Read-across: a computational technique that uses toxicity data from a known (“source”) chemical to predict toxicity for another (“target”) chemical, usually but not always on the basis of structural similarity

Reduction alternative: a test method that requires fewer animals

Reference data: data from an accepted test method that can be used to assess the performance of a new test method designed to measure an analogous effect

Reference chemical: a chemical that causes a specific well-characterized biological effect and therefore can be used to assess the performance of a test method designed to measure that effect. Reference chemicals should represent the classes of chemicals for which a test method is proposed to be used and cover the range of expected responses.

Refinement alternative: a test method that modifies procedures to enhance animal well-being and lessen or avoid pain and distress in animals

Relevance: the extent to which a test method accurately measures a biological effect of interest in a species of interest

Reliability: the extent to which a test method can be performed reproducibly over time

Replacement alternative: a test method that replaces animals with a non-animal system or one animal species with a phylogenetically lower one

Risk assessment: the process of characterizing the potential risk posed by a chemical, taking into consideration the hazards posed by the chemical, the dose of the chemical needed to cause health problems, and the probability of exposure at that dose

Semipermeable membrane: a barrier that allows some molecules to pass through but not others

Sensitivity: the ability of a new test method to correctly classify a substance as having a particular activity

Skin sensitization: a hypersensitivity that occurs when a susceptible person comes in direct skin contact with an allergen, termed a “skin sensitizer.” Once sensitized, a person may have a secondary immune response when exposed to the same allergen again.

EXERCISES:
A) Summarize the glossary in two sentences.
B) Please copy the glossary word for word between "Reference chemical: a" and "of expected responses.", inclusive.

Short-answer chart tasks:
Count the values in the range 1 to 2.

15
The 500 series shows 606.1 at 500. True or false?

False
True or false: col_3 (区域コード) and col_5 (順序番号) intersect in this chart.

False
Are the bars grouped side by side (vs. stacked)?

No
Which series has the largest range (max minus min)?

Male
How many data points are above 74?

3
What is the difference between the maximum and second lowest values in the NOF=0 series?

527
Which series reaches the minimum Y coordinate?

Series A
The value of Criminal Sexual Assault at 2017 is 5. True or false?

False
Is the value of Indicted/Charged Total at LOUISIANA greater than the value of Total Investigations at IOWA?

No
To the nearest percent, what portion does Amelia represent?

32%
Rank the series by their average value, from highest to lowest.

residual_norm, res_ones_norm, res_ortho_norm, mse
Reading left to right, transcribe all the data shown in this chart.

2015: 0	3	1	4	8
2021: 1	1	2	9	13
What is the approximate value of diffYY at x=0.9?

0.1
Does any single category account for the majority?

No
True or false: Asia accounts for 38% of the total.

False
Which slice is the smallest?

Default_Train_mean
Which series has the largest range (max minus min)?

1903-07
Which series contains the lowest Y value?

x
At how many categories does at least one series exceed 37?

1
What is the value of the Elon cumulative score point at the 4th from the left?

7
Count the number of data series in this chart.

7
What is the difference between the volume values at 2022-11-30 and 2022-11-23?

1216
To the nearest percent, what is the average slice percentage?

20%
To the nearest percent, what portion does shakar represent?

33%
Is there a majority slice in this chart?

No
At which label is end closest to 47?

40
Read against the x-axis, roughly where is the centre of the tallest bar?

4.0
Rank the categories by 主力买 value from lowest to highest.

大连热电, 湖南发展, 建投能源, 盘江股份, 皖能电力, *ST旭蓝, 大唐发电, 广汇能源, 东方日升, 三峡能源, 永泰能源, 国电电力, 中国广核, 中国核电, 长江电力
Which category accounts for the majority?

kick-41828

RESULTS OF THE TASKS:
A) The glossary defines read-across, reference data, reference chemicals, relevance, reliability, and sensitivity, terms tied to predicting toxicity or judging how well a test method performs. It also defines reduction, refinement, and replacement alternatives (test methods that use fewer animals, improve animal well-being, or replace animals), along with risk assessment, semipermeable membranes, and skin sensitization.

B)
Reference chemical: a chemical that causes a specific well-characterized biological effect and therefore can be used to assess the performance of a test method designed to measure that effect. Reference chemicals should represent the classes of chemicals for which a test method is proposed to be used and cover the range of expected responses.